Regardless of whether you opt to become a leader, or prefer to remain an involved, concerned and committed member of an organization, your ability and effectiveness will be positively enhanced, and your actual degree of personal responsibility, is often directly related to your willingness, ability and understanding of the essentials of organizational budgeting. While nearly every group mandates creating and approving an annual budget, very few do so in a way that actually makes the group more effective. Wouldn’t it make sense, therefore, if groups dedicated time and effort, to training their constituents, and especially their leadership (and most involved and concerned members), to all the essentials and necessitates of the various aspects of budgeting, and how to use it effectively? With that in mind, this article will briefly discuss five things you should know and understand, before you prepare, consider and review a budget.
1. What are the needs, priorities and goals for the organization? Budgets should never be created in a vacuum, but rather must be tools for evaluating needs and priorities, and allocating the best proportion of time, money and other resources, in the most efficacious manner. Since effective groups constantly evolve, this is a significant reason why the method most used for creating budgets (which, unfortunately, is generally merely taking the previous year’s document, and adding a certain percentage). Great budgets address how a group should operate and create plans and programs, etc.
2. Carefully evaluate both revenues and expenditures: Are you optimally and efficiently raising revenues, as well as spending as you should, rather than falling into the trap of, too much, too little or just right? Is your fundraising performing as it should, and running on the proverbial, all cylinders?
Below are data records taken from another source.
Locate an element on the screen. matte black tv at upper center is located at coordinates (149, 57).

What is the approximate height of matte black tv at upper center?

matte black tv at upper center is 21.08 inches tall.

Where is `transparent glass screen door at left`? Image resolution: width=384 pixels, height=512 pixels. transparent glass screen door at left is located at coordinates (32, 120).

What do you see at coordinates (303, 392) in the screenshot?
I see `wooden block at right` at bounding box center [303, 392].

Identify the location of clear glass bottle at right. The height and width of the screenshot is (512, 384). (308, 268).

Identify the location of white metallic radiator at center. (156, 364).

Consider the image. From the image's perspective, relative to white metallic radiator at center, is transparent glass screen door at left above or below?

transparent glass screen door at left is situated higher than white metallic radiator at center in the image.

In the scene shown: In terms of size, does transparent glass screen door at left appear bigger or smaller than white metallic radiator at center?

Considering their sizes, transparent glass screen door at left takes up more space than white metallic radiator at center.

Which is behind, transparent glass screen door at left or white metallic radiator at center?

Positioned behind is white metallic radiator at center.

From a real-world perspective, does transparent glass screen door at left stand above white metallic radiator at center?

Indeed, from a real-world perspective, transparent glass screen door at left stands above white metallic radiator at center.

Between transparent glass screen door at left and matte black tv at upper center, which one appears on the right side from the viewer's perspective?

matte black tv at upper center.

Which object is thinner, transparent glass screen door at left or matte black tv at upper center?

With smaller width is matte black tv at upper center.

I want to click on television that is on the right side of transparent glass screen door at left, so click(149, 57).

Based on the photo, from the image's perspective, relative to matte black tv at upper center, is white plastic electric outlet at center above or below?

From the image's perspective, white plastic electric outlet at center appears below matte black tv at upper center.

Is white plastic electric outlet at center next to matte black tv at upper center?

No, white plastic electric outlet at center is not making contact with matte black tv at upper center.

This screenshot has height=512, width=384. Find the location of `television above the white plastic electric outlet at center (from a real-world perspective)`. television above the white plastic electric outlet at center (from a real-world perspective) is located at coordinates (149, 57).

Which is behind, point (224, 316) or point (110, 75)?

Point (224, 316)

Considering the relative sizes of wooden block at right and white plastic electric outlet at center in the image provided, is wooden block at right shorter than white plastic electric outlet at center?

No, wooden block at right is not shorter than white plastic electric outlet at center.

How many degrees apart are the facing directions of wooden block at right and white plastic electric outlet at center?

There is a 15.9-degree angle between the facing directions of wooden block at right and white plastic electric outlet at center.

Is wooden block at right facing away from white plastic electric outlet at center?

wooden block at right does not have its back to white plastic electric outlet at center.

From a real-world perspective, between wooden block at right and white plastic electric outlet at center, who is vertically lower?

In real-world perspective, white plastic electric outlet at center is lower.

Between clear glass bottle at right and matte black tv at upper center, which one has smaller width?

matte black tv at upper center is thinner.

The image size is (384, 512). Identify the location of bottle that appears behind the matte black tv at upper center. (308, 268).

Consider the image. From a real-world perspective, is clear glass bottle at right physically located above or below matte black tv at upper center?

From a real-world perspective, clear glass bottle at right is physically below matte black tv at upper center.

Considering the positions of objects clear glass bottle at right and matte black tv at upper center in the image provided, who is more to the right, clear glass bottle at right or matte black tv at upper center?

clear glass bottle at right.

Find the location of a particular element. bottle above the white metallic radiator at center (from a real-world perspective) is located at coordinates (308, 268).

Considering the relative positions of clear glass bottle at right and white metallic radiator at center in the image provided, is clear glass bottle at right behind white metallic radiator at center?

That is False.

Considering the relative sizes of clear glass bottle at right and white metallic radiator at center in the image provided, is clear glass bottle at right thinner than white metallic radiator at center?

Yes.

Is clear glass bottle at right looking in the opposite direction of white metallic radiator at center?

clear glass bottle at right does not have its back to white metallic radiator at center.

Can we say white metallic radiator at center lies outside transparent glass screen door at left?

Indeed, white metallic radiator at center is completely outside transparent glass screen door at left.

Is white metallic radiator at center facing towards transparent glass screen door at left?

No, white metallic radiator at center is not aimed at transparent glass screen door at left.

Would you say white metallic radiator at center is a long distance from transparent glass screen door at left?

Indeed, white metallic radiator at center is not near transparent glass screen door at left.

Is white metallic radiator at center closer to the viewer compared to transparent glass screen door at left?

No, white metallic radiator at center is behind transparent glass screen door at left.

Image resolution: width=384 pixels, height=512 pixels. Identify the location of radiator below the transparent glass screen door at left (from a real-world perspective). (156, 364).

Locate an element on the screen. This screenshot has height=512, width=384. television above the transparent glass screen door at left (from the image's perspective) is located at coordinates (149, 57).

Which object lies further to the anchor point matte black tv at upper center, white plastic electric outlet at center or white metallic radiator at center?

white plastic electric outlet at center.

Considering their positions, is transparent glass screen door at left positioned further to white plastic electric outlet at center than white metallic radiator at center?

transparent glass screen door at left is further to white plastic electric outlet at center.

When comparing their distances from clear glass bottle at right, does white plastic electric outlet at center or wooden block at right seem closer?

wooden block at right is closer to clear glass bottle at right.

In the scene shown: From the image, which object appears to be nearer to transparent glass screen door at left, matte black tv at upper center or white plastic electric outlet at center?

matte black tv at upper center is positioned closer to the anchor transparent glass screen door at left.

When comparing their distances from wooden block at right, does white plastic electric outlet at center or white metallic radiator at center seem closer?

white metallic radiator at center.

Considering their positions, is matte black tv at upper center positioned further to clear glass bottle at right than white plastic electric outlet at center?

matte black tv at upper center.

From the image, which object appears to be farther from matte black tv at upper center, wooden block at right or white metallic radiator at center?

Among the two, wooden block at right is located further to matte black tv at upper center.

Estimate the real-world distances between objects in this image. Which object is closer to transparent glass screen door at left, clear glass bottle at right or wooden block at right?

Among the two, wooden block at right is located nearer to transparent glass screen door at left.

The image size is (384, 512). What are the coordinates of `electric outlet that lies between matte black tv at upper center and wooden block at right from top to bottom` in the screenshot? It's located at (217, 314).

Avoid being myopic, and just cutting across the board, but rather, use zero-based budgeting, so you can evaluate every non-contractual area of either income or expense!
3. Review the actual revenues and expenses from the past two years: Don’t merely guess in some areas, or resort to either wishful thinking, or speculation. Look at what has been raised in the past, and pay particular heed to what’s been spent, and see if you can get more bang-for-the-buck.
4. What works and what needs addressing: This area of consideration is often a fine line, because while one must avoid panic and using the throw the baby out with the bathwater approach, similarly, you must realize that even great ideas often need a degree of tweaking, so they don’t appear to be stale, or merely the same-old-same-old. Remember how important it is to ask relevant questions, and get as much detail and explanation as possible, so you best understand what you are reviewing!
5. Make your budget a working, living document, guide and plan: A budget, and the entire process, can be perceived either as a living, working document, or merely a time consuming, relatively worthless one. The choice is yours! Prepare a quality budget, follow it, and use it to address goals and priorities, through the year.
Budgeting may not be the most interesting process or exercise, but it is an important and relevant one. It’s a matter of how seriously you take it, and how deeply you look at what’s going on around you!